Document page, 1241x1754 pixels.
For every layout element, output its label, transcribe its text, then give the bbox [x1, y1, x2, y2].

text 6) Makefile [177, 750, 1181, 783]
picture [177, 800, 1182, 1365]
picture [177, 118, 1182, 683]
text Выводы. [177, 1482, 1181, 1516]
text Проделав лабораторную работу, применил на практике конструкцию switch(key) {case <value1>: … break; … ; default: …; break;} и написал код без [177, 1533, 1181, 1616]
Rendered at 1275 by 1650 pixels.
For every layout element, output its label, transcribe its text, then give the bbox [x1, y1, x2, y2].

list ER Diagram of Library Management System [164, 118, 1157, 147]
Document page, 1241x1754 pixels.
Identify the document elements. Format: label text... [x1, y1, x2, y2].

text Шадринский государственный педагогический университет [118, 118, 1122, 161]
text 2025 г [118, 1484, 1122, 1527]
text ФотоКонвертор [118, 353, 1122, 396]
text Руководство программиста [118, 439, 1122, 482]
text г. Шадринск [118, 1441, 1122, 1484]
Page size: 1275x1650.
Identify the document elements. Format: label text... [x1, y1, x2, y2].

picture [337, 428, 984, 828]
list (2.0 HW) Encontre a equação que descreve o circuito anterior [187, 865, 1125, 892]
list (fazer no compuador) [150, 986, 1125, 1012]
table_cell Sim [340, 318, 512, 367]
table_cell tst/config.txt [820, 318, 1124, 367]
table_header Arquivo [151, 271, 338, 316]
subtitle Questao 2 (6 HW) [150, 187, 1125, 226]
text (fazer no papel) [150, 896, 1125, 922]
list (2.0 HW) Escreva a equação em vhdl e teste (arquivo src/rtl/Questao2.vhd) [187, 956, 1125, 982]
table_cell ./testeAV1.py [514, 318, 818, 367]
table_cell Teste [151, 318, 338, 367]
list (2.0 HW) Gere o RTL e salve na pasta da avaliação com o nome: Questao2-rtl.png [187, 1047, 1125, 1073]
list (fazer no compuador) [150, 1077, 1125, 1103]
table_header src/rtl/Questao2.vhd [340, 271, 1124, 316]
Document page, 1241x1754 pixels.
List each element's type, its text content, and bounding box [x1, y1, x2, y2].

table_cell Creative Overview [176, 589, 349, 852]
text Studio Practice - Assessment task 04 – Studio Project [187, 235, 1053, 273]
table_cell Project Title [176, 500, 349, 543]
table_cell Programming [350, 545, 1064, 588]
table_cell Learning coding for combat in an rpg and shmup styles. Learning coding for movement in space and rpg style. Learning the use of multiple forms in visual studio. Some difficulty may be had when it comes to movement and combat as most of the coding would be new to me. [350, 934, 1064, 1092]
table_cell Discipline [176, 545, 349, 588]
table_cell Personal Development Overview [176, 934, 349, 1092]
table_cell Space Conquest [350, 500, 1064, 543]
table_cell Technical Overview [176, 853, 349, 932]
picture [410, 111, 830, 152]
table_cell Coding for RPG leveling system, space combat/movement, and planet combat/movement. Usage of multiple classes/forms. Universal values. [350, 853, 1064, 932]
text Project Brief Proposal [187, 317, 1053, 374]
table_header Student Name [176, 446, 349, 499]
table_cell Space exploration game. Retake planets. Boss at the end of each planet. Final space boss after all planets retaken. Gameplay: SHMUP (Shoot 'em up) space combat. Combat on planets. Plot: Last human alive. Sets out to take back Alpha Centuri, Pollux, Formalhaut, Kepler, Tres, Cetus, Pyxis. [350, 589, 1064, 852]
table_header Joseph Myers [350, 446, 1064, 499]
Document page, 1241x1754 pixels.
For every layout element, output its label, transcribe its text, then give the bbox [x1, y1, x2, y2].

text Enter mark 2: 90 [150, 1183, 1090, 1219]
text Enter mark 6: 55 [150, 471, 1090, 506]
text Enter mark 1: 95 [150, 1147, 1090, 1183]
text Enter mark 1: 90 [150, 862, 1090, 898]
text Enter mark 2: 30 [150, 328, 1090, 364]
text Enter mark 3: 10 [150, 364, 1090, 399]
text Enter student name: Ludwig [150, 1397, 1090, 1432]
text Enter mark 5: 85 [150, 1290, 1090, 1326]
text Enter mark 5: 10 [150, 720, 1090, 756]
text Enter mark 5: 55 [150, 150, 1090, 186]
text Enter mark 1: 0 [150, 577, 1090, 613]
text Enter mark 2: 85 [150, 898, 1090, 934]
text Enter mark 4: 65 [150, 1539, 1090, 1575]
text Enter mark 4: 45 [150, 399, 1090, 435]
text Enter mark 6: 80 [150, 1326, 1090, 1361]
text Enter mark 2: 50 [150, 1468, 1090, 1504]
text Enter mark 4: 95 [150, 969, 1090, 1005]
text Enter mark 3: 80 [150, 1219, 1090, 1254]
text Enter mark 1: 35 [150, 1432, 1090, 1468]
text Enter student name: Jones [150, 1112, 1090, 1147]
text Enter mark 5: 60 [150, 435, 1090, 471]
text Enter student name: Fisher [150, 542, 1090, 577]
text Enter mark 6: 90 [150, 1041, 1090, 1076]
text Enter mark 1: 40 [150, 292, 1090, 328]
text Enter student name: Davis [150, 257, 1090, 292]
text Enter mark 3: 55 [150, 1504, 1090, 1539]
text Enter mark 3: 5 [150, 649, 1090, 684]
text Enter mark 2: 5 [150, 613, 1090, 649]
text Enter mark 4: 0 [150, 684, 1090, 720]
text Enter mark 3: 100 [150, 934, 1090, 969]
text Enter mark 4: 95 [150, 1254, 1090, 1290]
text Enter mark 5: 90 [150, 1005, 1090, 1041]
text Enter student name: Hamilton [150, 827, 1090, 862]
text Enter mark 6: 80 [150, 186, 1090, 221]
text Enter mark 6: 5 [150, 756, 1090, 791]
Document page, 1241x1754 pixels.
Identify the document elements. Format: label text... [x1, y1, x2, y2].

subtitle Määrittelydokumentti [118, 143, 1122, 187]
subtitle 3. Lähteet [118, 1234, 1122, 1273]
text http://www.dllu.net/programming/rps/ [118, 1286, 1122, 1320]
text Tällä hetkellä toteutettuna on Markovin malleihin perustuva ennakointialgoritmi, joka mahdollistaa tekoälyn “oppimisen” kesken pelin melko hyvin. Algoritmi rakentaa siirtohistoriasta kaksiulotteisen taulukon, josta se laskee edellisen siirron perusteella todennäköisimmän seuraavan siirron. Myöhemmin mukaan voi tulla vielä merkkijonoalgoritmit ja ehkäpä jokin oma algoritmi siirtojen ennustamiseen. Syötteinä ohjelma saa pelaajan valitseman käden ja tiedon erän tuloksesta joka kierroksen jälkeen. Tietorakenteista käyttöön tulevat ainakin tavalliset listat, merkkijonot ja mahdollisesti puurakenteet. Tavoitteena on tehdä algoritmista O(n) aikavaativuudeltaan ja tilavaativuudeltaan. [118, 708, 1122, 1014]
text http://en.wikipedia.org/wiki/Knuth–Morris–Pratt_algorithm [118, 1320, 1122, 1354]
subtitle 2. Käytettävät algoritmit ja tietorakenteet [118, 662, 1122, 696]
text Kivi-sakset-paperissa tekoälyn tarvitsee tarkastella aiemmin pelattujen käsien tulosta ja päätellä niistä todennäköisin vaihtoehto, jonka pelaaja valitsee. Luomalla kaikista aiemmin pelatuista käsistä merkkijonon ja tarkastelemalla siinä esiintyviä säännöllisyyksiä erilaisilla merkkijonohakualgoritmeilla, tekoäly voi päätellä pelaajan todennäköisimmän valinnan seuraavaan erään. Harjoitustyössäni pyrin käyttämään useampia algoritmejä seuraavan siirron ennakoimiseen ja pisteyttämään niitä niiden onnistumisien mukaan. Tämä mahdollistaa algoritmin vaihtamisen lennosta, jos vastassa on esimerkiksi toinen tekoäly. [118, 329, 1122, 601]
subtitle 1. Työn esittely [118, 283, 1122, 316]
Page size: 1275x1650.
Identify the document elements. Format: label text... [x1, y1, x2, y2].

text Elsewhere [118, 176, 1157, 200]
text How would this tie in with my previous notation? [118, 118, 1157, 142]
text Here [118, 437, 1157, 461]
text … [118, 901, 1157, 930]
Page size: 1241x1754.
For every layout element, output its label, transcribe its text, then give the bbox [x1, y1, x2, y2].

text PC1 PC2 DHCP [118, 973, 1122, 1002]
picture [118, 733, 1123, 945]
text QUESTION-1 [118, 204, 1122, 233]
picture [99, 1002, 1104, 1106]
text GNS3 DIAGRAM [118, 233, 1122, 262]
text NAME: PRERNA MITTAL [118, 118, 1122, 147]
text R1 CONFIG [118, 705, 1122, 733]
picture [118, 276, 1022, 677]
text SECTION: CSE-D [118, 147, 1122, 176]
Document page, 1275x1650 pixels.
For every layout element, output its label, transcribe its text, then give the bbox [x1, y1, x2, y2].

********************

#### Work to do:
Copy out the listing word for word, starting at the line that contains "Document page, 1275x1650 pixels." and continuing through the final line of the listing.

#### Full output:
Document page, 1275x1650 pixels.
For every layout element, output its label, transcribe its text, then give the bbox [x1, y1, x2, y2].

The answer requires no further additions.